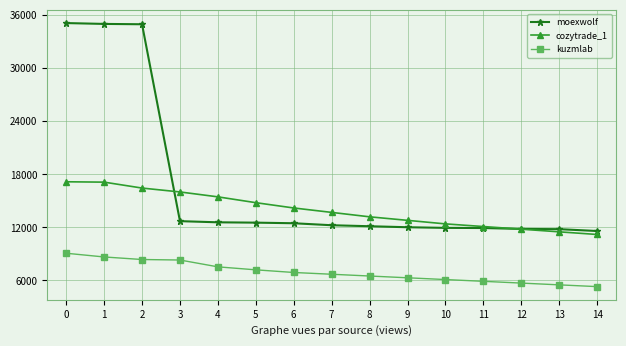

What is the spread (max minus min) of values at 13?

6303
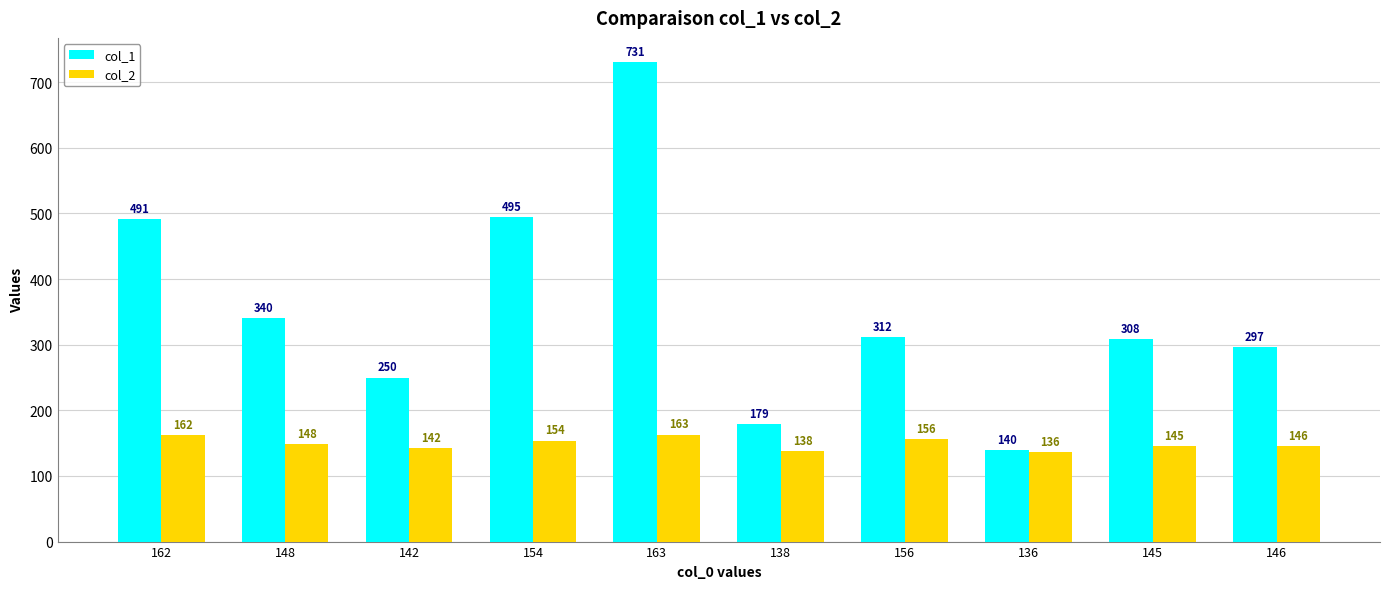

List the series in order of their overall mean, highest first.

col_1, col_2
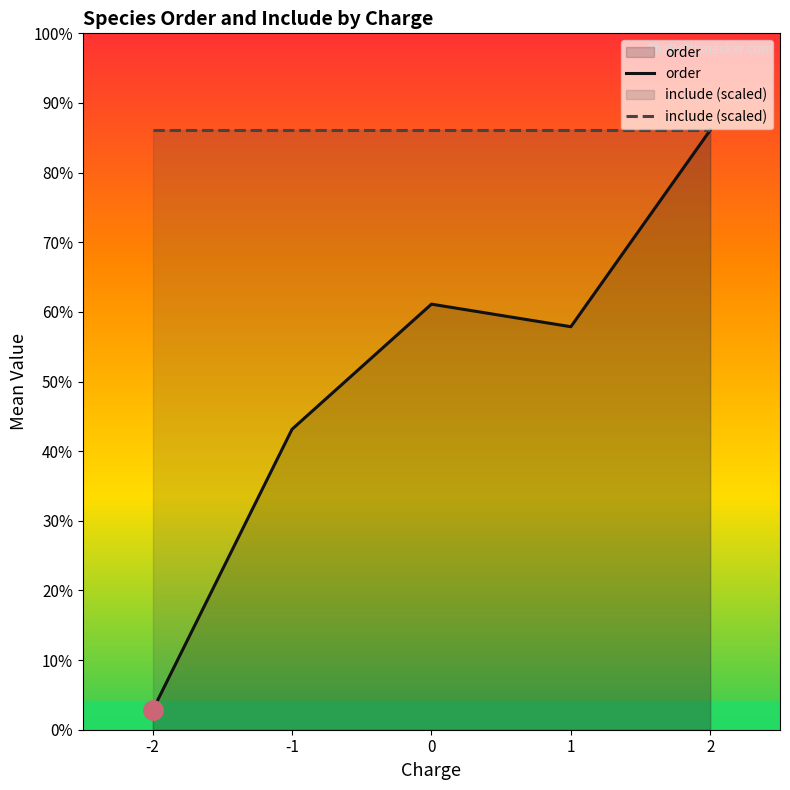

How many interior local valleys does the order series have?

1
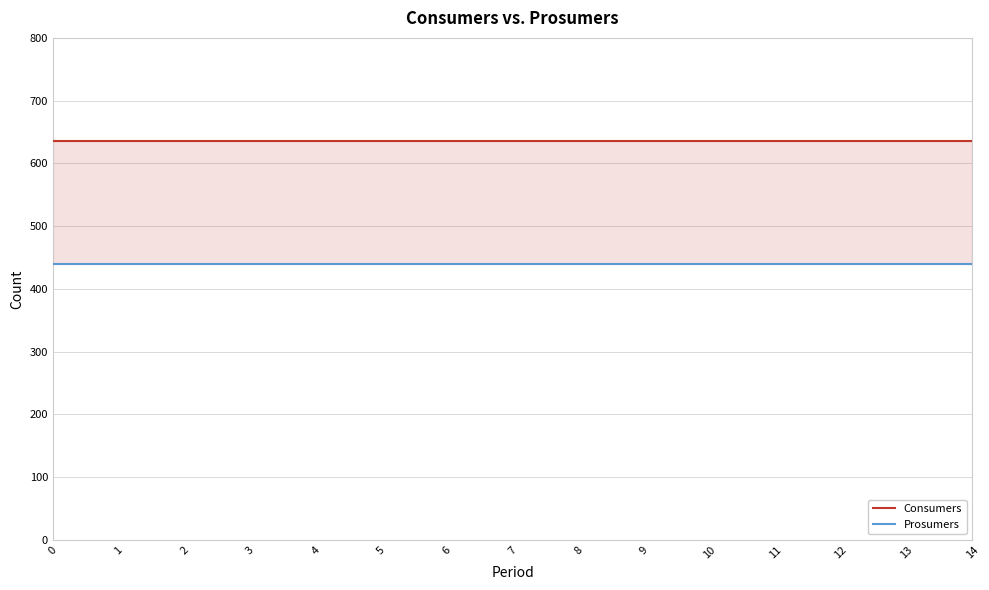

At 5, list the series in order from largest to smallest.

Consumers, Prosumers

+++

Exercise brief = Render every line of the items above as a Markdown table with the columns "Row" and "Line". Number each row and leave out the blank lines and the pictures.

Problem solution =
| Row | Line |
|---|---|
| 1 | What is the spread (max minus min) of values at 13? |
| 2 | 6303 |
| 3 | List the series in order of their overall mean, highest first. |
| 4 | col_1, col_2 |
| 5 | How many interior local valleys does the order series have? |
| 6 | 1 |
| 7 | At 5, list the series in order from largest to smallest. |
| 8 | Consumers, Prosumers |